Jonathan Vaughters: The Smartest Take On Doping In Cycling I’ve Seen

Jonathan Vaughters unburdens himself to ESPN Magazine, and gives a fascinating explanation of how the moral, practical and competitive considerations made cycling a completely doped sport. Example:

“My first two years racing [1994 and 1995], I raced clean and there was no testing whatsoever for [the blood-boosting hormone] EPO in Europe. I would be barely hanging on the back of the peloton, finishing 130th. You were stuck sitting on someone’s wheel just praying the race would slow down at some point. Then I’d come back to race in the U.S. and win — it was amazing the difference when it was all 180 guys on EPO in those European races. The race is just faster and faster and faster because everyone always has the energy for a counterattack.
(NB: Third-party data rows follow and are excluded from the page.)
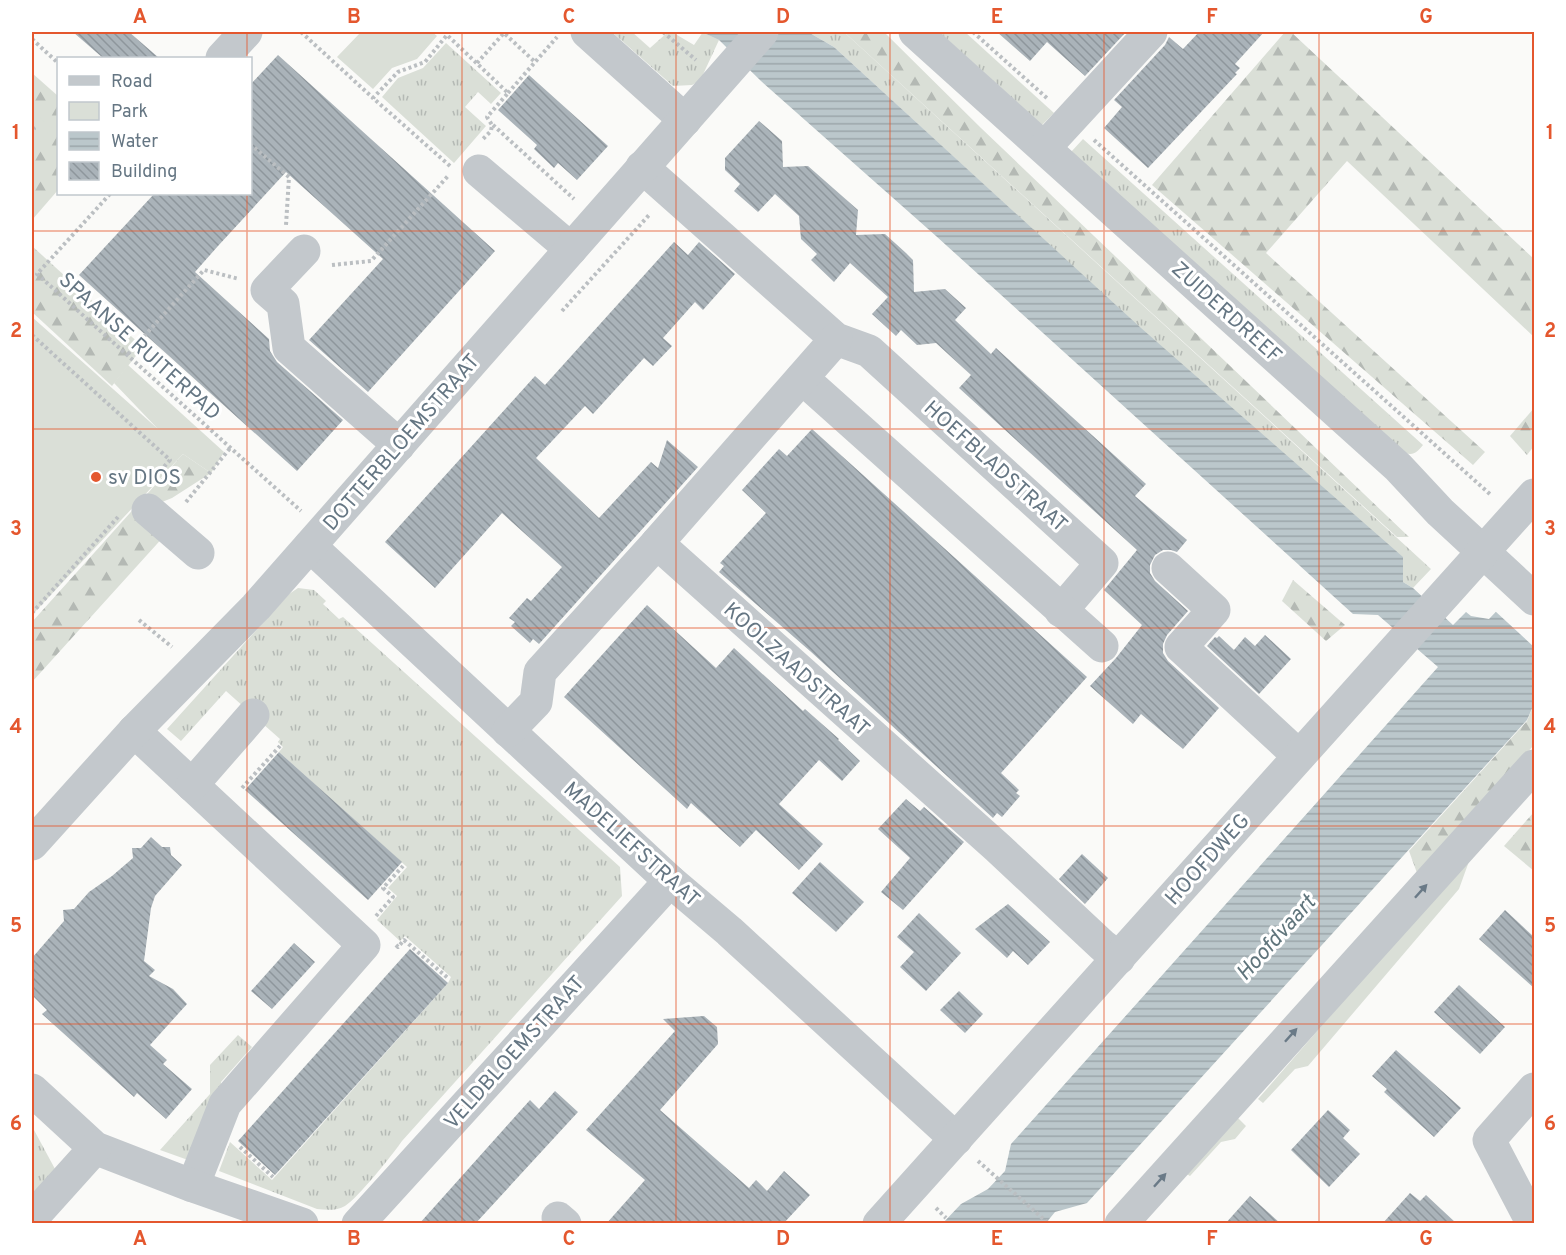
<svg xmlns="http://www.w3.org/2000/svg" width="1566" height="1255" font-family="Overpass,sans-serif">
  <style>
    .grass { fill: url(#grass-tufts) }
    .forest { fill: url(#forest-firs) }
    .green { fill: #dadfd7 }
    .water { fill: url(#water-rules) }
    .pier { fill: #fafaf8 }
    .building { fill: url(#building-back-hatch) }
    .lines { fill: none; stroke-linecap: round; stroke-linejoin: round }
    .path { stroke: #bbbfc2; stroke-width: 4; stroke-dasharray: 3 3; stroke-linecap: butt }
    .minor { stroke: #c3c8cc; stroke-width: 33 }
    .oneway { fill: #6a7a87 }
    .grid { fill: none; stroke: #e4572e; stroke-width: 1.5; stroke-opacity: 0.55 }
    .poi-dot { fill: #e4572e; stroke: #fff; stroke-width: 2 }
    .labels { text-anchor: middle; stroke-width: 6; stroke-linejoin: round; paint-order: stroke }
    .street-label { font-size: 21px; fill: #657683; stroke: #fff }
    .poi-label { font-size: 21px; fill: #657683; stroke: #fff; text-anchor: start }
    .water-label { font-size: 22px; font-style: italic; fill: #60757c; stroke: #fff }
    .neatline { fill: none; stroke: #e4572e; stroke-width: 2 }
    .grid-label { font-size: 20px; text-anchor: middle; font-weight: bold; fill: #e4572e }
  </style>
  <defs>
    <pattern id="grass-tufts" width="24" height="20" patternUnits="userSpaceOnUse" patternTransform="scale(1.5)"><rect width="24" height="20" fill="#dadfd7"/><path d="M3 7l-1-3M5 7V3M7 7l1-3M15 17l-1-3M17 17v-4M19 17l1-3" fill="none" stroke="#b4b9b4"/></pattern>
    <pattern id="forest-firs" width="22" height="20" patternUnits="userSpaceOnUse" patternTransform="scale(1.5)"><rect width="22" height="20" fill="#dadfd7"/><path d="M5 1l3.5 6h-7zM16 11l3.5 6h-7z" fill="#b4b9b4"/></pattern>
    <pattern id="water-rules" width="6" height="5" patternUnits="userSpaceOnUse" patternTransform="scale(1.5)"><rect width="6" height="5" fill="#bbc7cb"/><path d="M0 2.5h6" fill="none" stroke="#9ca6aa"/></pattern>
    <pattern id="building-back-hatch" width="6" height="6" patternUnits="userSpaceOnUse" patternTransform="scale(1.5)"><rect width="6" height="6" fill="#aab3b9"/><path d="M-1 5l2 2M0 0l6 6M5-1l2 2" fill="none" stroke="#8e969c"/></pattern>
  </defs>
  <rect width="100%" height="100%" fill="#fafaf8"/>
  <!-- grass -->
  <g class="grass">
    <polygon points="612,32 632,32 650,48 668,32 672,32 694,45 703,32 719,40 700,81 692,85 673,86"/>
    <polygon points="808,32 844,32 1431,569 1413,588 1403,582 1402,557 1141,329 834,47"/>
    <polygon points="939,32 965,32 1054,113 1042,125"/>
    <polygon points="446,43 501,93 491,104 478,92 465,107 486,126 454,163 382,97 398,78 423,68"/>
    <path d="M1083 139 1423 445C1417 452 1414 456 1405 453L1071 152Z"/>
    <path d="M298 588 314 590 326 601 323 604 339 619 343 617 620 867 622 896 402 1141C393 1154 358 1198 345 1206 337 1211 326 1210 317 1209L219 1171 230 1142 272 1180 448 983 451 977 405 936 400 941 377 920 397 896 388 888 407 867 279 752 283 747 278 742 280 739 226 691 181 741 167 729 289 594Z"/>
    <polygon points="238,1035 252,1047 221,1082 221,1096 188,1160 160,1150 210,1094 210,1065"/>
    <polygon points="34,1130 55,1169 32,1195 32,1133"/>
  </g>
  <!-- forest -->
  <g class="forest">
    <polygon points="844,32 884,32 981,128 1409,537 1397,537"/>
    <polygon points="1285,32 1291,32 1534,259 1534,337 1347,161 1266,253 1485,452 1473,465 1152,185"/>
    <polygon points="32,73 58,96 58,190 32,220"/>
    <polygon points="32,246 143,347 112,386 32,312"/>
    <polygon points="1534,408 1534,446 1527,455 1510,436"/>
    <polygon points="183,454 211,473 172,498 162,502 166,534 32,682 32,622"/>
    <polygon points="1293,580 1345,625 1326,641 1282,601"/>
    <polygon points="1534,704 1534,745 1417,873 1409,851 1527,721"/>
    <polygon points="1534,812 1534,871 1504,846"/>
  </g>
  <!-- green -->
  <g class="green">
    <polygon points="361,32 432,32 437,36 417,59 392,68 373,89 337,57"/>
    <polygon points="32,111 52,128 32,151"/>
    <polygon points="32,317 158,429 114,383 128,365 224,452 211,473 183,454 32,615"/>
    <polygon points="1472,853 1459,889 1308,1066 1295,1069 1263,1103 1258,1099"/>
    <polygon points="1236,1116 1246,1126 1235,1139 1221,1142 1190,1176 1185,1173"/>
  </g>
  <!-- water -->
  <polygon class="water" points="702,32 808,32 834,47 1141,328 1403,557 1403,582 1413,588 1453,625 1466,612 1471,616 1489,619 1534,572 1534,704 1527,720 1087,1203 1055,1212 1046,1223 943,1223 961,1204 988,1189 1005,1171 1011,1144 1438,667 1378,615 1353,614 936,236 761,81 719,40"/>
  <!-- pier -->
  <polygon class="pier" points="1532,569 1534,569 1534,647 1495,611"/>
  <!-- building -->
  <g class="building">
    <polygon points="73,32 129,32 159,58 103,58"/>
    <polygon points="997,32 1126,32 1085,76 1047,42 1030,61"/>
    <polygon points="1199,32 1264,32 1235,64 1240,68 1235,73 1237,74 1148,168 1104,128 1122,107 1114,100 1165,45 1169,37 1183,49"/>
    <polygon points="278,55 495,251 368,392 309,340 383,259 286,172 218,246 195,272 269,339 270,351 277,362 343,420 297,471 79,275 154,194 250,194 250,85"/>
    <polygon points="529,75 608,146 577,180 558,163 554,168 534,149 537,145 498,110"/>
    <polygon points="759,121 782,141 783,167 808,166 858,210 856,235 885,234 906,253 913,260 914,292 945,289 966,308 955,320 991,354 996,348 1146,484 1135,496 1187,540 1177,552 1171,550 1163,550 1155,555 1150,565 1150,573 1155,581 1188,611 1167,635 1163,644 1163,653 1168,661 1219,708 1183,749 1141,714 1133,724 1090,686 1116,658 1142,625 1104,590 1137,550 959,388 971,375 936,343 917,345 901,330 896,336 872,314 888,297 850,263 834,282 811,260 817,254 801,239 799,216 775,194 758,212 734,191 740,184 725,170 725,158"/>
    <polygon points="674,242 688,255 699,242 735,274 703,310 695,302 663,338 672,346 653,366 644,358 593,414 585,406 536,458 599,518 651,462 658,468 667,440 698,467 539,644 533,639 530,643 511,626 515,622 509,618 527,598 531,601 562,567 502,513 435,588 385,542 535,376 545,385"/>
    <polygon points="812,429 1087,677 1001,773 1019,790 1016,793 1020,796 1002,817 997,813 993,818 810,651 719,572 724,566 720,563 766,513 742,490 779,449 787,456"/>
    <polygon points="647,605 716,668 734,648 803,711 805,709 839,739 838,740 860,761 842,781 819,760 779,804 823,844 799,870 756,830 740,847 691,803 687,809 564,697"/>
    <polygon points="1265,635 1291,659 1259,694 1207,646 1215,637 1217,638 1219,636 1234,650 1245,637 1255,646"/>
    <polygon points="279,752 402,862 368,900 245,790"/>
    <polygon points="906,799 920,811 924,807 964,842 903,910 881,892 910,858 878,829"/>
    <polygon points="151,837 162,847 170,847 171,855 182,865 155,896 151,908 144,961 155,970 149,976 173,989 187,1004 150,1045 167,1060 163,1064 192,1089 166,1119 137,1093 134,1097 42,1014 47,1010 32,995 32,958 64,921 63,910 74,909 89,892 112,876 133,858 132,848 141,848"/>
    <polygon points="1082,854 1108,878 1085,904 1059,879"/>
    <polygon points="820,862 864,902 836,932 792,893"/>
    <polygon points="1008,904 1050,942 1028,965 1013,951 1007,958 975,929"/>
    <polygon points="1505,910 1534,937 1534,988 1479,939"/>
    <polygon points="919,913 961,953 926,991 900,967 914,952 897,937"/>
    <polygon points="294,943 315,962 272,1009 251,991"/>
    <polygon points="410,949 448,983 275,1175 238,1141"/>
    <polygon points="1459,985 1505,1027 1480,1054 1434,1012"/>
    <polygon points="959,991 983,1014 965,1033 940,1010"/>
    <polygon points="704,1016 717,1027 718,1044 660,1110 749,1188 756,1180 767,1191 784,1171 810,1195 783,1224 606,1224 645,1180 586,1130 675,1031 663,1019"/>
    <polygon points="1396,1050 1461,1108 1434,1137 1384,1092 1387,1089 1372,1076"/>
    <polygon points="555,1091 578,1112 475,1224 419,1224 530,1100 539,1109"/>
    <polygon points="1328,1110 1350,1130 1343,1138 1360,1154 1329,1187 1291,1150"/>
    <polygon points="1410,1193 1420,1201 1426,1195 1457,1224 1382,1224"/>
    <polygon points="1250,1196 1281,1224 1225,1224"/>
  </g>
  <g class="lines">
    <!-- path -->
    <g class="path">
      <polyline points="301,32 373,98"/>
      <polyline points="663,32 696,60"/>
      <polyline points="973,32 1048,99"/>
      <polyline points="32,39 58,63"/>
      <polyline points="477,63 504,33 535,62"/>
      <polyline points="508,93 557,37"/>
      <polyline points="493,125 574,199"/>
      <polyline points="32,127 34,129 32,132"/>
      <polyline points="1094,140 1491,495"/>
      <polyline points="250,144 289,177 286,225"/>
      <polyline points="450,166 373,98 398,72 425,62 447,35 508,93 487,117 492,125 491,131 483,139"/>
      <polyline points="110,194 37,274 301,511"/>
      <polyline points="332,265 371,261 448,176"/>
      <polyline points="562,311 650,214"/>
      <polyline points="32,335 170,460 152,480"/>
      <polyline points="128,354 204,270 239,279"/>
      <polyline points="186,502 231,447"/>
      <polyline points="32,613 118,517"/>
      <polyline points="139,620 172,647"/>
      <polyline points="242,788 280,746"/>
      <polyline points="376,916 393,897 383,888 403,866"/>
      <polyline points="396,945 398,947 404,940 449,979"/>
      <polyline points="240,1147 273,1177"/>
      <polyline points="978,1161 1049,1224"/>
      <polyline points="936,1208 946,1218"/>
    </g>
    <!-- minor -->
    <g class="minor">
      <polyline points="587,32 685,120"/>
      <polyline points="915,32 1398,467 1440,512 1534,599"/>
      <polyline points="222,58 246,32"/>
      <polyline points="1045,147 1151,32"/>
      <polyline points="642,167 836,339 869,351 1102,563 1061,611"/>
      <polyline points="479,171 571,249"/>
      <polyline points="304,251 267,290 283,304 289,348 399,445"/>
      <polyline points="802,378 1102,646"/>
      <polyline points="148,510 198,553"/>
      <polyline points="657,543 836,339"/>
      <polyline points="310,546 670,881 729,931 956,1139"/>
      <polyline points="1168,568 1214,610 1181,647 1299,756"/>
      <polyline points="134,731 364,945 225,1104 193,1186"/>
      <polyline points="508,731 536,702 540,672 657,543 997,847 1103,946 1119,958"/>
      <polyline points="192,785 253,715"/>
      <polyline points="32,844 134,731 256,607 762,32"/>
      <polyline points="32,1090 95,1148 193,1186 302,1224"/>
      <polyline points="32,1218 95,1148"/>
      <polyline points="558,1218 565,1224"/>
      <polyline points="358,1224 670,881"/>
      <polyline points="879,1224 1534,495"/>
      <polyline points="1121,1224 1534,766"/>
      <polyline points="1533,1224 1489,1140 1534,1089"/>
    </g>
  </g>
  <!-- one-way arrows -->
  <defs><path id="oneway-solid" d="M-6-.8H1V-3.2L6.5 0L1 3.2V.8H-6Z" transform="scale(1.5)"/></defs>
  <g class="oneway">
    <use href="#oneway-solid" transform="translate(1421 891) rotate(-48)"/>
    <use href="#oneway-solid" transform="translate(1291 1035) rotate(-48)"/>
    <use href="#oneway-solid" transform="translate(1160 1180) rotate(-48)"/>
  </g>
  <!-- grid -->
  <path class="grid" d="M247 32V58M462 32V1224M676 32V1224M890 32V1224M1104 32V1224M1319 32V1224M247 194V1224M32 231H1534M32 429H1534M32 628H1534M32 826H1534M32 1024H1534"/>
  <!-- markers -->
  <circle class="poi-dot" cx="96" cy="477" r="6"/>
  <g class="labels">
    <!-- street labels -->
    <g class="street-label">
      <text transform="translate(1227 312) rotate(42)" y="7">ZUIDERDREEF</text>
      <text transform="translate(140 346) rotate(42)" y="7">SPAANSE RUITERPAD</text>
      <text transform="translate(401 442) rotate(-49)" y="7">DOTTERBLOEMSTRAAT</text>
      <text transform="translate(996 466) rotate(42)" y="7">HOEFBLADSTRAAT</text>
      <text transform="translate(797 669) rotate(42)" y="7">KOOLZAADSTRAAT</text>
      <text transform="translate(632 844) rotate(42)" y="7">MADELIEFSTRAAT</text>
      <text transform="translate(1207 859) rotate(-48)" y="7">HOOFDWEG</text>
      <text transform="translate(514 1052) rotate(-48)" y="7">VELDBLOEMSTRAAT</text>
    </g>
    <!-- poi labels -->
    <g class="poi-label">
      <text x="108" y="484">sv DIOS</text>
    </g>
    <!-- water labels -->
    <g class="water-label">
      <text transform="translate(1275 937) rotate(-48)" y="8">Hoofdvaart</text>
    </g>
  </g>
  <!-- border -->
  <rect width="1566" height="1255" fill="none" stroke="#ffffff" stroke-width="66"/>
  <!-- legend -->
  <rect x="57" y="57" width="195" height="138" fill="#ffffff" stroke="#c1c8cd" stroke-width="1.5"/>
  <rect x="69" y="76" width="30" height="9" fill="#c3c8cc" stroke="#c1c8cd" stroke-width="1.5"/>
  <text x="111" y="87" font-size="18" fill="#657683">Road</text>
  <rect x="69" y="102" width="30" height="18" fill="#dadfd7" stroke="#c1c8cd" stroke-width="1.5"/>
  <text x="111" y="117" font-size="18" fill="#657683">Park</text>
  <rect x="69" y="132" width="30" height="18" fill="url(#water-rules)" stroke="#c1c8cd" stroke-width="1.5"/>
  <text x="111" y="147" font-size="18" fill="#657683">Water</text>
  <rect x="69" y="162" width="30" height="18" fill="url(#building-back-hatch)" stroke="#c1c8cd" stroke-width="1.5"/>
  <text x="111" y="177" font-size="18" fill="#657683">Building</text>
  <rect x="33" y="33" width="1500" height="1189" class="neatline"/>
  <g class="grid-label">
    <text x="140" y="23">A</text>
    <text x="354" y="23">B</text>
    <text x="569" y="23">C</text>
    <text x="783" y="23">D</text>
    <text x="997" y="23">E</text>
    <text x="1212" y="23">F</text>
    <text x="1426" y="23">G</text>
    <text x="16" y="139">1</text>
    <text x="1550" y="139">1</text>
    <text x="16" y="337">2</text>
    <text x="1550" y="337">2</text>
    <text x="16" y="535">3</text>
    <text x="1550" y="535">3</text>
    <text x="16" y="733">4</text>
    <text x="1550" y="733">4</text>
    <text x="16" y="932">5</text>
    <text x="1550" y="932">5</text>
    <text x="16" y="1130">6</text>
    <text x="1550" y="1130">6</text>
    <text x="140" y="1245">A</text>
    <text x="354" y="1245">B</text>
    <text x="569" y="1245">C</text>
    <text x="783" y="1245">D</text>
    <text x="997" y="1245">E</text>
    <text x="1212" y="1245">F</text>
    <text x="1426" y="1245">G</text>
  </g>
</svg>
“It’s against the law of nature in the pack that the guy spending 30 percent more energy pulling in the wind for kilometers on end for his team leader can suddenly somehow still hang in there for third or 13th place. The race is just faster and faster and faster because everyone always has the energy for a counterattack. Fleche Wallonne in 1994 [when riders from the same team finished 1-2-3] was the seminal moment, when it went from individuals to team-based doping. So you had an en masse decision, with doctors and managers and riders saying, OK, gig’s up; we’ve gotta do this. And the attitude among the riders was: This is medication given to me by the team doctor. He told me I need to take it.

“With EPO in the 1990s, that was the first time in the history of sport where you had a totally undetectable drug that definitively gave a performance gain to everyone, and there wasn’t a downside. By 1996, in big races like the Tour de France, I think doping was very close to 100 percent prevalent.

Vaughters who is now part-owner, and manager of a racing team, also believes in a Truth And Reconciliation approach to getting the whole story out. It’s well worth reading his whole interview.